いつの頃か、忘れそうな遠い日

その日はよく行くバーで飲んでいた。

バーテンも仲が良いので、だいたいの事は話してはいた。

タカポン
「いや〜なかなかK嬢のこと落とせないんだよね〜」

そんな話をしていると、バーのオーナーも登場した。
オーナーといっても年下で、まだ20代のイケメン社長

社長
「タカポンさん何言ってんすか〜何回もやっちゃってるんでしょ?

イコールこっちの勝ちじゃないですか〜

えっもしかして付き合いたいんですか?

ぜっっっっっっったいにやめた方がいいですよ。」

そう言われて、俺の中で何かが崩れた。

そう、いい年になるまですすきの遊びはほとんどしていなかっただけに
ここ2年くらいで一気に発散してきた。
アラサーになってからのすすきのデビューは
まさに端からみれば痛々しい現実だった。
ただそれに気付かせてくれた社長はやはり
若くして成功しているだけあって、話していても面白いし、気も使える。
頭も良い。そして180cm以上ある長身でイケメン。
なんなんだよそれ!なんでもかんでも持ち過ぎじゃん!
ちょっとは分けてくれよ!笑

そして根もいい奴だった。
実際本当に俺の事を思って、そんな話をしてくれたということは、誰よりもわかっていた。

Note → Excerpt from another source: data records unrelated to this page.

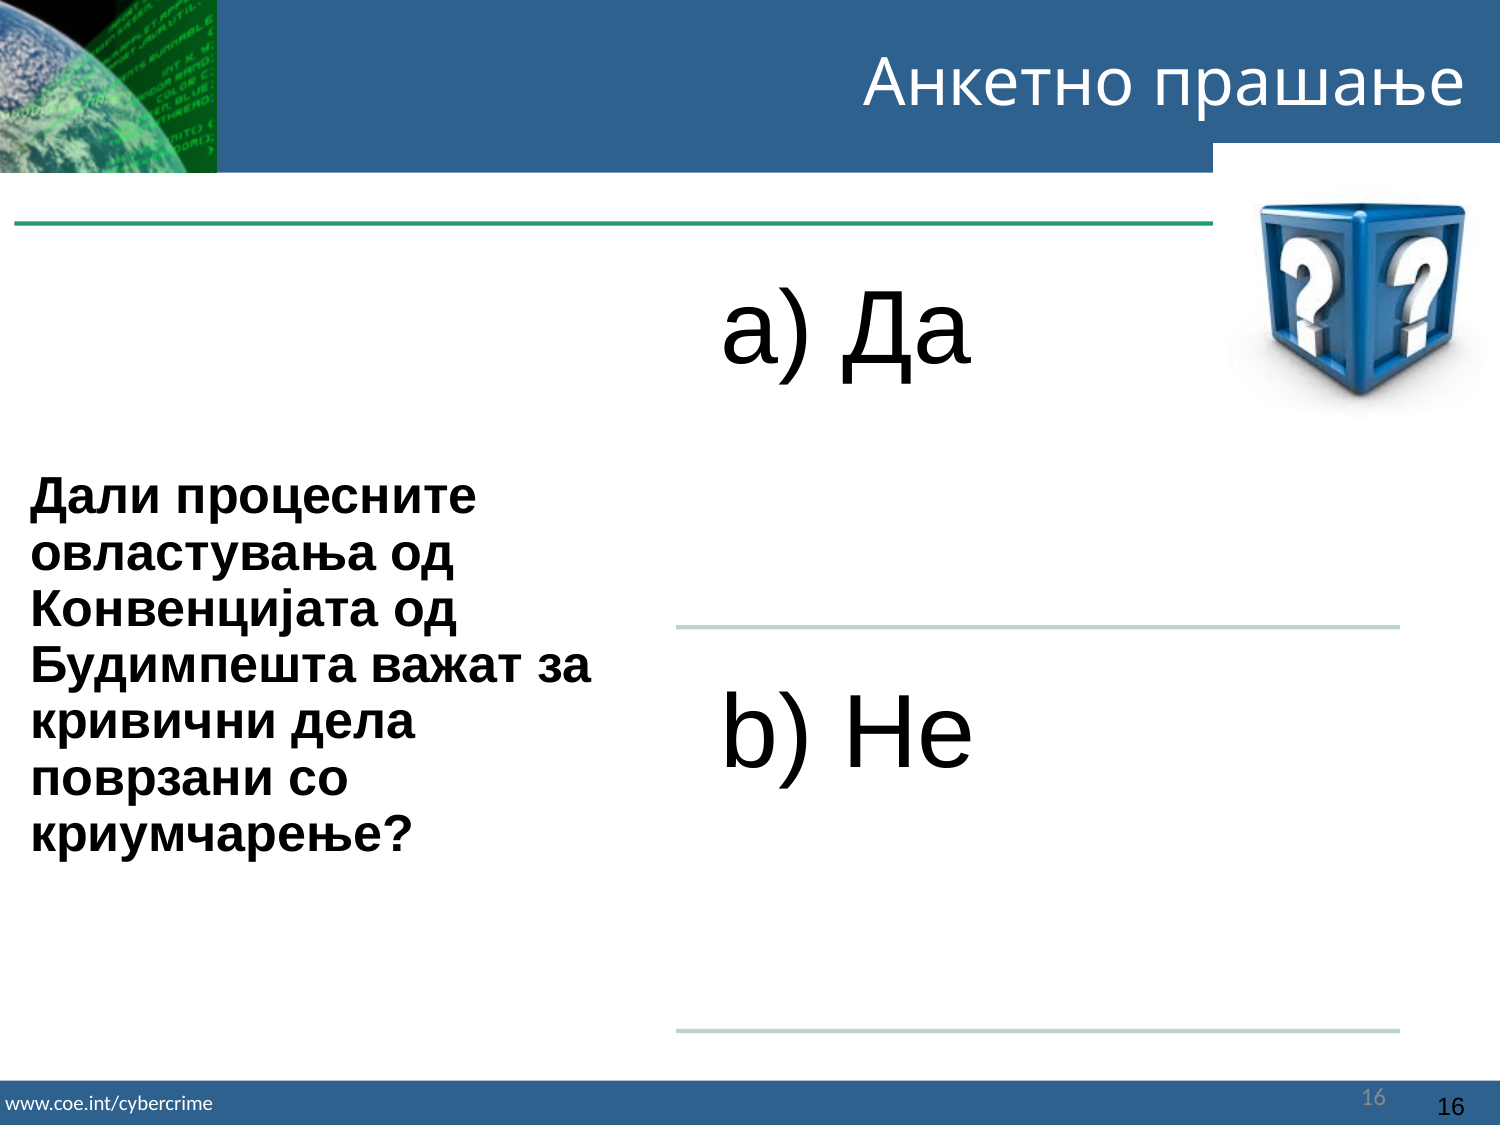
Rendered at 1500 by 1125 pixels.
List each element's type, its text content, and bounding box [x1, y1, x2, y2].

text_box 16 [1399, 1069, 1480, 1125]
slide_number 16 [1051, 1065, 1402, 1125]
picture [0, 1, 217, 173]
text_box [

そのバーにはけっこう仕事帰りにキャバ嬢やら風俗嬢なんかも来ていた。
アフターで使う嬢も結構多く客の7割くらいは女性客だった。

それだけ色々な夜の女達を見て来ているので社長の意見は
タカポン的には実に貴重な意見であった。
けっこう常連になっていたので他のお客さんとも仲良くなる事ができたが
統計的にみてみると、風俗嬢はやっぱり、どこかぶっ飛んでいる嬢が多かった。

その分仲良くなれることも多く、意外だったのだがみんな普通に
「私ヘルスで働いてる」
という事をあっさり話してくれることに衝撃を受けた。

そして、キャバ嬢と違い、絶対に営業はしてこない。
これは100%言えることだが、プライベートで知り合った人は
絶対に来てほしくないと言っていた。

何人かの風俗嬢と知り合いにはなったが、
「冗談で、じゃあ今度指名しに行くわ〜」
といっても、
「マジックミラーで見てNGにするから」
と100%の確率で言われた。

そして、すすきのでいうキャバクラ、いわゆるセクキャバの嬢というのは
あまり来ていなく(終わるのが遅いので、もしかしたら朝がたには来ているのかも…)
本来のキャバ嬢(ニュークラ嬢)が多かった。

だいたい女の子同士で複数で来る子達は、客の愚痴やら、黒服の愚痴やらを言って
激しく酔っぱらって、騒いで、歌って、帰る子達が多い。

一人で来る女の子は、バーテンの色恋客の可能性が高い。
ホストになんか行かないよ。的な感じで、バーに来ているが
結局色恋されている事には変わりはない。

客観的にみるといろいろわかって面白いが、裏を返せば
自分も同じように見られているんだなあと感傷に浸ってみた。

N嬢に初めて会ってからは早2年が経っていた。
そんなN嬢とはもうほとんど連絡もとってなく
それでいて1ヶ月に1〜2回は必ずメールはきていた。
さすがNo1嬢ともなると、そういうマメさは持ち合わせている。

雪も溶け始めて、季節は春になっていた。